Personal, Business Bankruptcy Filings Soar


Debt-laden consumers and businesses filed for bankruptcy at a record clip last year, leading to a 19% hike in total bankruptcy filings, according to a report released Tuesday. And analysts believe filings may hit even higher levels in 2002.

The increased levels of spending and debt racked up during the 1990s by consumers and businesses, combined with the decrease in personal savings and the recession that began last year “created something of a ‘perfect storm’ from a financial standpoint,” said Jack Williams, professor of bankruptcy law at Georgia State University College of Law.

“Any combination of those would have increased bankruptcy filings, but when they all came together, it caused bankruptcies to rise at a tremendous rate,” he said.

Compared with 2000, total bankruptcy filings increased 19% last year to 1.49 million, surpassing the previous high of 1.44 million set in 1998, according to the Administrative Office of the U.S. courts. Personal bankruptcies rose 19% to 1.45 million, while business bankruptcy filings rose 13% to 40,099.

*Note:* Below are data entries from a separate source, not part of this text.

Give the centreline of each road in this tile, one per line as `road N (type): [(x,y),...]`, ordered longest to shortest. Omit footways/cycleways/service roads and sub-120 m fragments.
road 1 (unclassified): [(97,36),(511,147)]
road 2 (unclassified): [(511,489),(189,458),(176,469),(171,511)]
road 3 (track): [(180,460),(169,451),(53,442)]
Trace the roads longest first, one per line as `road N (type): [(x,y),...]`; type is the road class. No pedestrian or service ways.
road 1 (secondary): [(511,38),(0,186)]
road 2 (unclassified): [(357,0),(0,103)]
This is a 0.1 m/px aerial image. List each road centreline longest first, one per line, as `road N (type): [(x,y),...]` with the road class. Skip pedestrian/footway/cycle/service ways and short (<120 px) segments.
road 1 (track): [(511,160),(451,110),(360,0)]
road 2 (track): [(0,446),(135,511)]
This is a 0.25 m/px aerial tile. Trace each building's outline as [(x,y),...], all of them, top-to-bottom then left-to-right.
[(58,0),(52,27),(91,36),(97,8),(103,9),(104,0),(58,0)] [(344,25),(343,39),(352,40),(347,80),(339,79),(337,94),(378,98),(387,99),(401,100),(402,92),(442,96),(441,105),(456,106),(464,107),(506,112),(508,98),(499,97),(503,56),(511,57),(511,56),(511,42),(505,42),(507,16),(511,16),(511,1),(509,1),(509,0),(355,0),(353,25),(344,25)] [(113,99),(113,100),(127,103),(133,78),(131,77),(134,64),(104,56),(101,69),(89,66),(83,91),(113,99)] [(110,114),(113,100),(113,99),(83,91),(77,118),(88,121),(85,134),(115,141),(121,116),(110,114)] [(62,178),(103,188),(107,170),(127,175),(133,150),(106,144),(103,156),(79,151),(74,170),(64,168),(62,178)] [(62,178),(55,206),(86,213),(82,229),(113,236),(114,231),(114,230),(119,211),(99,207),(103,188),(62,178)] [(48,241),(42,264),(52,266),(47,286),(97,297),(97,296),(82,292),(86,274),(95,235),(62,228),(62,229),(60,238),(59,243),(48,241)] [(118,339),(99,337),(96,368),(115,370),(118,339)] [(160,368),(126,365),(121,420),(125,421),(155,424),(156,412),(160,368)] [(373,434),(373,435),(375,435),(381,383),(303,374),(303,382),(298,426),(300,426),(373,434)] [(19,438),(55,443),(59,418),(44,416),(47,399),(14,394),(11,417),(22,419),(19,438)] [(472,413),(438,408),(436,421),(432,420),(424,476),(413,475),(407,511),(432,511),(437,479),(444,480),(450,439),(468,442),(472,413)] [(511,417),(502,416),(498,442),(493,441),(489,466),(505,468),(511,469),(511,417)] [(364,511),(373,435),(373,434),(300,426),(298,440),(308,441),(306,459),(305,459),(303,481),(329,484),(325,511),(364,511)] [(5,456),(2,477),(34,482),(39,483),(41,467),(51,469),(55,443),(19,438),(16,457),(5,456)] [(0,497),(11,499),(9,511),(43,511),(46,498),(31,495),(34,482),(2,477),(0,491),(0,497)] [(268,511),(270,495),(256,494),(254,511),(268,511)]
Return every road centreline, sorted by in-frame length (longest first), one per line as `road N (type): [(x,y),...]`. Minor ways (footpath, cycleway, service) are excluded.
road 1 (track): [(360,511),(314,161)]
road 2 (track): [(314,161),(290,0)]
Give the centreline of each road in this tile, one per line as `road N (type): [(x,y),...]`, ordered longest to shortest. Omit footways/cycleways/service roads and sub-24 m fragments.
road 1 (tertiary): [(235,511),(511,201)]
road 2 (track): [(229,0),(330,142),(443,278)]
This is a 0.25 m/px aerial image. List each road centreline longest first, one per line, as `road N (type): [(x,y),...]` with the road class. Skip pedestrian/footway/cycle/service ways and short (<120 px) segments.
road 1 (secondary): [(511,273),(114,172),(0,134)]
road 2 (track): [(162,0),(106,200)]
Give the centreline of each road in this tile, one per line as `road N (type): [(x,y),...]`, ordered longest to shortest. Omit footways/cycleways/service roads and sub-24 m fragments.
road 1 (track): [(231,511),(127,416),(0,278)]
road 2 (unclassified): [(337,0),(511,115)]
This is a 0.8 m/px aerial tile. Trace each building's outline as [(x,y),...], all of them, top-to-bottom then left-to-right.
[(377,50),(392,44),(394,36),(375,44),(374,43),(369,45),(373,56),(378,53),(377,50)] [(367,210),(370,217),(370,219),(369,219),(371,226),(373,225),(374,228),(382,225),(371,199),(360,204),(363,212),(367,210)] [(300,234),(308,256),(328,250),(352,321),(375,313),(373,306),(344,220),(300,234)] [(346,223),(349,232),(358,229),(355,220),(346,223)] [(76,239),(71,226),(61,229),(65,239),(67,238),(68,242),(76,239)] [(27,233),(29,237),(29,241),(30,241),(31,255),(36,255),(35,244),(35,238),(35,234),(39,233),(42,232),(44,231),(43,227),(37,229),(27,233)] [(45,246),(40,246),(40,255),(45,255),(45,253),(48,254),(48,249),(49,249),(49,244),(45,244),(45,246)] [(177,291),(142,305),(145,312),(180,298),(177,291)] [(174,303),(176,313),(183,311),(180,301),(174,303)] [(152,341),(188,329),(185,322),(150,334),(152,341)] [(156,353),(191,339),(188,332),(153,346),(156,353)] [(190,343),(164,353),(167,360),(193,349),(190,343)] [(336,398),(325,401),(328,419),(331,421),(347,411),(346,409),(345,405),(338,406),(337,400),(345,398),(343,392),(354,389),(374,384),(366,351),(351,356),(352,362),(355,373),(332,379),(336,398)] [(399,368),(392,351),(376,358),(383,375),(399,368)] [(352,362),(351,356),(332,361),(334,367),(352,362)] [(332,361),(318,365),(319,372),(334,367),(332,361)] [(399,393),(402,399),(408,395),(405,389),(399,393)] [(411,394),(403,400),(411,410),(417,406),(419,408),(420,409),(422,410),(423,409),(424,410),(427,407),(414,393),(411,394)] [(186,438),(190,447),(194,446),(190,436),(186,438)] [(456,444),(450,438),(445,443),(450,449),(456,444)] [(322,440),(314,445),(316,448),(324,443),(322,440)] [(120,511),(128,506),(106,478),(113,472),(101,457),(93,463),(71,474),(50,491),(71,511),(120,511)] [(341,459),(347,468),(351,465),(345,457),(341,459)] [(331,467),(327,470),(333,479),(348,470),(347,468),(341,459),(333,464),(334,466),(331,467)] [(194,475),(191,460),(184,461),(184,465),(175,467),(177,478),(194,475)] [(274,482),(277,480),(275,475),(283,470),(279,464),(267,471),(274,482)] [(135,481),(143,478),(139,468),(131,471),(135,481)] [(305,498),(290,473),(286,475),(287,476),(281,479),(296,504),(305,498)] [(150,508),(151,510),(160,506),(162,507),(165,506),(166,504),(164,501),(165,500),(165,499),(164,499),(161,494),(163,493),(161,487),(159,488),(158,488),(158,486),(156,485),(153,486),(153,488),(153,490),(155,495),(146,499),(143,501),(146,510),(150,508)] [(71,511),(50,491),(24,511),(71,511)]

The corporate bankruptcies were notable not just for their number, but also for their size, Williams said. Ten Fortune 500 companies and 22 Fortune 1,000 companies filed for protection from their creditors in 2001, Williams said.


“When you go behind the numbers, not only do you see big increases, but we see a significant change in the profile of the companies,” he said. “It’s not just Joe’s Hardware.”

When big companies file for bankruptcy there’s a ripple effect felt by smaller companies that provide supplies and services to the company, as well as by the corporation’s employees. However, that ripple effect is not immediate, Williams said.

Typically, consumers use up their savings, sell assets and borrow from relatives and friends for six to nine months before they finally succumb to bankruptcy, he noted.

Because the ripple effects of relatively recent filings by big companies such as Enron Corp. and Kmart Corp. haven’t been felt yet, many experts believe the bankruptcy rise is far from over.

A January survey of bankruptcy attorneys found that 94% of those surveyed believed that bankruptcies would continue to rise this year, said Samuel J. Gerdano, executive director of the American Bankruptcy Institute in Alexandria, Va.

Bankruptcy Court filings are likely to increase even though the economy has shown some signs of life recently.

“Bankruptcies are a lagging economic indicator. They don’t tell you what’s coming. They tell you what household debt burdens or the economy were like a year ago,” Gerdano said.

Consumers usually pay off debt during a recession, but that’s not happening today--another bad sign for the future, said Paul Kasriel, chief economist at Northern Trust in Chicago.

Debt as a percentage of assets and as a percentage of income is at post-war highs, Kasriel said.

The Federal Reserve’s yearlong campaign of interest rate cuts has encouraged consumers to continue spending and accumulating debt, he added.

“There are some vulnerabilities out there,” Kasriel said. “The high debt levels leave the door open for a double-dip recession, when the Fed does start to tighten the money supply again.”

Experts had been predicting a record year for bankruptcy filings in 2001, in part because of efforts in Congress to tighten U.S. bankruptcy laws, which likely spurred some debtors to make preemptive filings.

Legislative efforts to toughen the standards for bankruptcy filings are currently stalled.